Intoxication by dioxins such as 2,3,7,8-tetrachlorodibenzo-p-dioxin (TCDD) leads, among other damages, to early embryo loss, fetal malformations and cardiovascular toxicity. Apart from binding to the arylhydrocarbon receptor (AhR) the mechanism of TCDD-mediated embryo toxicity is still unclear. We investigated possible modes of a TCDD-mediated toxicity, particularly in glucose metabolism, in pluripotent P19 mouse embryonic carcinoma cells (ECC). Undifferentiated P19 cells were exposed to 1 to 100 nM TCDD and characterized for AhR signaling. For studying cell differentiation P19 cells were exposed to 10 nM TCDD at stage of embryoid body (EB) formation and analyzed on glucose metabolism and cardiac differentiation during the next 3 weeks.
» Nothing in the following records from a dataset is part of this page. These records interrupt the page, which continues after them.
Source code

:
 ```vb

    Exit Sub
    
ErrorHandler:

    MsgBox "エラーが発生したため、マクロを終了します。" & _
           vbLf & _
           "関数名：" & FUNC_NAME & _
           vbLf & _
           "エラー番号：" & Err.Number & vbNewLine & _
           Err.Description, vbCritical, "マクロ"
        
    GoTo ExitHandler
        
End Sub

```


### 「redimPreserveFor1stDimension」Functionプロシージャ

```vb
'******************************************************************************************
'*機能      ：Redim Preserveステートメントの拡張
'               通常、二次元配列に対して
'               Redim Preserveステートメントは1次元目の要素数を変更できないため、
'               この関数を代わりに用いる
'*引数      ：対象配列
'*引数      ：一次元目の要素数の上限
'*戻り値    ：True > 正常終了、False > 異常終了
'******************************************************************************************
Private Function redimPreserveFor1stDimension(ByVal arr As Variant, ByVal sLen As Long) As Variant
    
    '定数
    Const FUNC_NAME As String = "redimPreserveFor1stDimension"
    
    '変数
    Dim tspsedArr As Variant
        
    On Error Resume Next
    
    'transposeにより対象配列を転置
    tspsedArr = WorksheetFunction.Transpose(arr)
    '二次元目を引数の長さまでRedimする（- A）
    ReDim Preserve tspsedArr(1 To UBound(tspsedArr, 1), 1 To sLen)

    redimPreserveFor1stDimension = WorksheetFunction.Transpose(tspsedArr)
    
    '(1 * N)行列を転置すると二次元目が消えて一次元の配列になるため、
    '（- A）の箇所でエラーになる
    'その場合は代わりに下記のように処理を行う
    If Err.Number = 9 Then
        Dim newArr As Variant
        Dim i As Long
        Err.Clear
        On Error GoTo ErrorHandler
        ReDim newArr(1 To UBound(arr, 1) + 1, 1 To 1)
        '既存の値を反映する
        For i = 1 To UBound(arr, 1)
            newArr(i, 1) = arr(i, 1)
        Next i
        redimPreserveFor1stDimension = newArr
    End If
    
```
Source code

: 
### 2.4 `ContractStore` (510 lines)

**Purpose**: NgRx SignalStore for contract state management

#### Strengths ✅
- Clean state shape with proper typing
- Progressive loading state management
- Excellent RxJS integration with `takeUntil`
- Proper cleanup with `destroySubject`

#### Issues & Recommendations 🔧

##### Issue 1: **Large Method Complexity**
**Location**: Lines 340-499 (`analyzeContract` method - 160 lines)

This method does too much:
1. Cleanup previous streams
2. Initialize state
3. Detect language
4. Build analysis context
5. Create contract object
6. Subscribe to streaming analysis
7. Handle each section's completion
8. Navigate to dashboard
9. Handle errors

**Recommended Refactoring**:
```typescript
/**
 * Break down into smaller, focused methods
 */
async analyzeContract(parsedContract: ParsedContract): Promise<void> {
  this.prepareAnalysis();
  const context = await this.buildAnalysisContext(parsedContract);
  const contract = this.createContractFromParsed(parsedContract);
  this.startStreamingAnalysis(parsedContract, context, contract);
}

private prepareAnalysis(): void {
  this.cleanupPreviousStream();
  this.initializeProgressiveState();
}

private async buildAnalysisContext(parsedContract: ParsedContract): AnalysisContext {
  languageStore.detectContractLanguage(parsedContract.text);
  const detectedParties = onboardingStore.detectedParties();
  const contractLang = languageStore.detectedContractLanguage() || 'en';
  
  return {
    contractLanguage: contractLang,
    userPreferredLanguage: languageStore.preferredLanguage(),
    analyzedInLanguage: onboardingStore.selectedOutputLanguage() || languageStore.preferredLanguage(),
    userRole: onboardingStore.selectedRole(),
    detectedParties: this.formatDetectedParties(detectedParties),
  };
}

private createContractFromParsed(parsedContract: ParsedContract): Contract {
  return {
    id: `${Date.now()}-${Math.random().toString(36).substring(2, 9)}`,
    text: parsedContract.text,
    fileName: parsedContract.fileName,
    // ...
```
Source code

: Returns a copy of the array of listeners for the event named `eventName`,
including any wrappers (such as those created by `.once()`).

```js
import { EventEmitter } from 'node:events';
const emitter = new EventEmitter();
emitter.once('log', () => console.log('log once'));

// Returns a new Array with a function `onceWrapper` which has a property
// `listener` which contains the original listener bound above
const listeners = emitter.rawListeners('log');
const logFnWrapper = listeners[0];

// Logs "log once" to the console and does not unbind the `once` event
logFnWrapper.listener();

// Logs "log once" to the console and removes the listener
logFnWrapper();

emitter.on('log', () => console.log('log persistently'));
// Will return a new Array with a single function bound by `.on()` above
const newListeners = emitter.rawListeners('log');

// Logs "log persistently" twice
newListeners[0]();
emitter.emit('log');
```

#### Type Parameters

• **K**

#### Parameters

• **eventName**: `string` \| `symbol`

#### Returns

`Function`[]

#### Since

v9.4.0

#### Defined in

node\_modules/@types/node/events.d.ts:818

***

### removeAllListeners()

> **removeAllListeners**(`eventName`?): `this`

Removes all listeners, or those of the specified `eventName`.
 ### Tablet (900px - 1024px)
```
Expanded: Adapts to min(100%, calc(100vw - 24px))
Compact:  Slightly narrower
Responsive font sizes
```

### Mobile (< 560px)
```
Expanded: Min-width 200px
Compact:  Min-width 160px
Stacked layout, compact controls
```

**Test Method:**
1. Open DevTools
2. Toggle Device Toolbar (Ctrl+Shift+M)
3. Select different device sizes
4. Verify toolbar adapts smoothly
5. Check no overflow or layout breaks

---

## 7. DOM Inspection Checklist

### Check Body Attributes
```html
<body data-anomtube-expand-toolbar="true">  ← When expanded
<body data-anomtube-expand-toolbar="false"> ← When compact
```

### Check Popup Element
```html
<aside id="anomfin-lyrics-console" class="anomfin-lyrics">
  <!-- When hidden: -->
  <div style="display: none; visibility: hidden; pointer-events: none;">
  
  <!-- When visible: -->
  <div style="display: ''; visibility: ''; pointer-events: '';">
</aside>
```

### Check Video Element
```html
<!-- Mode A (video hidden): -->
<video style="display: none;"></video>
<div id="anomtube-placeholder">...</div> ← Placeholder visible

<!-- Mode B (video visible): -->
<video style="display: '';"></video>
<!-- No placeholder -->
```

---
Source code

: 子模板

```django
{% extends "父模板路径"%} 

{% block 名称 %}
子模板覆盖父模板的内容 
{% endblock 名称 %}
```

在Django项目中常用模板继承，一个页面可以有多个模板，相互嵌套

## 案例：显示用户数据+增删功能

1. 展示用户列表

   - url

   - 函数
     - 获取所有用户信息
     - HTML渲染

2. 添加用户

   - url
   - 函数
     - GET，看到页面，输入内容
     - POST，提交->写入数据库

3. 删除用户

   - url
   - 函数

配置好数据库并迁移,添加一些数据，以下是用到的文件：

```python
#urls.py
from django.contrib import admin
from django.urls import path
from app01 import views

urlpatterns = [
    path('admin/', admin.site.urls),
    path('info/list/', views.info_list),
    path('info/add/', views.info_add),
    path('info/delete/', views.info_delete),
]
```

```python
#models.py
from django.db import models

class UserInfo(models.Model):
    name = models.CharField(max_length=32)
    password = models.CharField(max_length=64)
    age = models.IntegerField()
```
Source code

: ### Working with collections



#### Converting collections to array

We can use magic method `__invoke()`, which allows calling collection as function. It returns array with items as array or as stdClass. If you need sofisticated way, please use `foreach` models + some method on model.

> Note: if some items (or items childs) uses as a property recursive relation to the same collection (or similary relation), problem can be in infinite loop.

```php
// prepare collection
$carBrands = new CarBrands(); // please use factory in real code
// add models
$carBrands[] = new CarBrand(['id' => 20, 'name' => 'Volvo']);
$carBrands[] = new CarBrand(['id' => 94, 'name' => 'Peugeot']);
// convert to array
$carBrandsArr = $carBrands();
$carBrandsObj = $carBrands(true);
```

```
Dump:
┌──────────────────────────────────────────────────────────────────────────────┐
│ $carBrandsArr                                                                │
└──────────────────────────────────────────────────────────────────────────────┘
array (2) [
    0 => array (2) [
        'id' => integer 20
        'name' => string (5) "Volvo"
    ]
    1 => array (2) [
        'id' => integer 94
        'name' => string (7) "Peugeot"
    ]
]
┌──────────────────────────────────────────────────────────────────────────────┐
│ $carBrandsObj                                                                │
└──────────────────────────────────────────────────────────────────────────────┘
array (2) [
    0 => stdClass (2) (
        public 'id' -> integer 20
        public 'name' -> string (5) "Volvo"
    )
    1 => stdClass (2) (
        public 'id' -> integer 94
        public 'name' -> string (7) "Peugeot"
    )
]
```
TCDD treatment activated the AhR-signaling cascade within 1 hour, confirmed by AhR translocation, induction of CYP1A1 expression and activation of the xenobiotic response element. Although cell viability and transcription of the cardiac marker protein alpha-MHC were affected, TCDD did not inhibit the differentiation of P19 cells to pulsating cardiomyocytes. TCDD significantly downregulated the expression levels of the glucose transporter isoforms (GLUT) 1 and 3. After 24 hours of TCDD treatment GLUT1 was no longer localized in the plasma membrane of P19 cells. The impaired GLUT expression correlated with a lower glucose uptake in 5 day-old EBs. The TCDD effects were mediated by AhR as shown by pre-culture with the AhR antagonist -naphthoflavone. Our data demonstrate that an AhR-mediated disturbance in GLUT expression and insufficient glucose uptake may be major mechanisms in TCDD embryo toxicity.